If this was a game played with hands I wouldn’t like to try and guess how water would be done, but thankfully that’s not part of the problem I’m worrying about here! Paper goes in the water and gets soggy seems like too much of an obvious answer here. Let’s imagine we’ve got a piece of paper that won’t get soaked too easily, like a playing card again. Take a glass of water, put the card over the top and carefully turn upside-down. Now lift up the glass… Careful! You’ll find that the paper has trapped the water, thanks to the way that the water forms a seal and won’t let more air in, effectively creating a semi-vacuum that holds the water up.

So it seems that rather than creating a new game that actually works, I’ve just been busy defending poor paper. Not just “wins by covering rock” but much more awesome than that, thanks to a few little bits of physics. Paper cuts rock (well, chalk) and paper traps water. Go paper! I’ll always choose you now. Just beware the scissors, there’s nothing that can save you there.

Thursday, 5 January 2012

Water Water Everywhere

Rain and wind, that’s all we seem to get at the moment, morning, noon and night. Wouldn’t it be nice if we could actually benefit from the elements rather than just complaining about them? This is where renewable energy generation comes in. Unlike solar power, wind and rain are more frequently abundant when we need the most power, when we’re cold during the winter.

Wind turbines and hydroelectric power (the posh name for electricity from water) stations have their origins centuries ago when windmills and watermills were both used to process grain into flour, which is where the “mill” part of the name comes from. Turning your energy source into mechanical motion is a nice and efficient way of using the energy, but there’s no way of storing it or sending it elsewhere if you have too much to use.



So turning the power of wind and water into electricity makes it much easier to share, although it’s still pretty tricky to store. Good job it seems to be windy and rainy all the time then! But how do we go about getting electricity from the wind or the rain? It’s not like you can just hang your plug out of the window and get it that way!

Remember how we learned about getting electricity from fossil fuels (previously)? Well this works just the same, but rather than burning the fossil fuel to make steam to turn the turbines, the water or the air turns them directly.

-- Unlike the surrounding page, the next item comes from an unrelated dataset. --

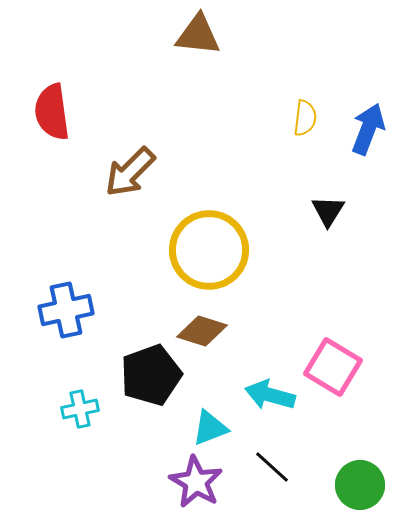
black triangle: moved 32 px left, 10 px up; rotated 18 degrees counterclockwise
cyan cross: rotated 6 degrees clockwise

This can be problematic though, because whilst you can accurately control the steam pressure when you’re burning the fuels, there are no such controls on the elements. It’s usually a trade-off between getting some power out when there’s not such a high flow, and making sure that you don’t have the turbines running too fast when the winds are howling or the water is racing.

Wind turbines are often geared towards moderate winds, so you’ll notice that sometimes when it’s too windy that the turbines are switched off. This is partly for health and safety but also because they just can’t cope when the gusts are really racing, but they can generate electricity in all but the most still conditions.

Water is easier to control, because you can build dams, but that can get costly and people don’t tend to like it when you flood the valley that they live in! There are also many more types of water powered electricity generators, with things like power from the tides, underwater currents in the sea, and storm water becoming increasingly likely to be a big player in the future of renewable energy.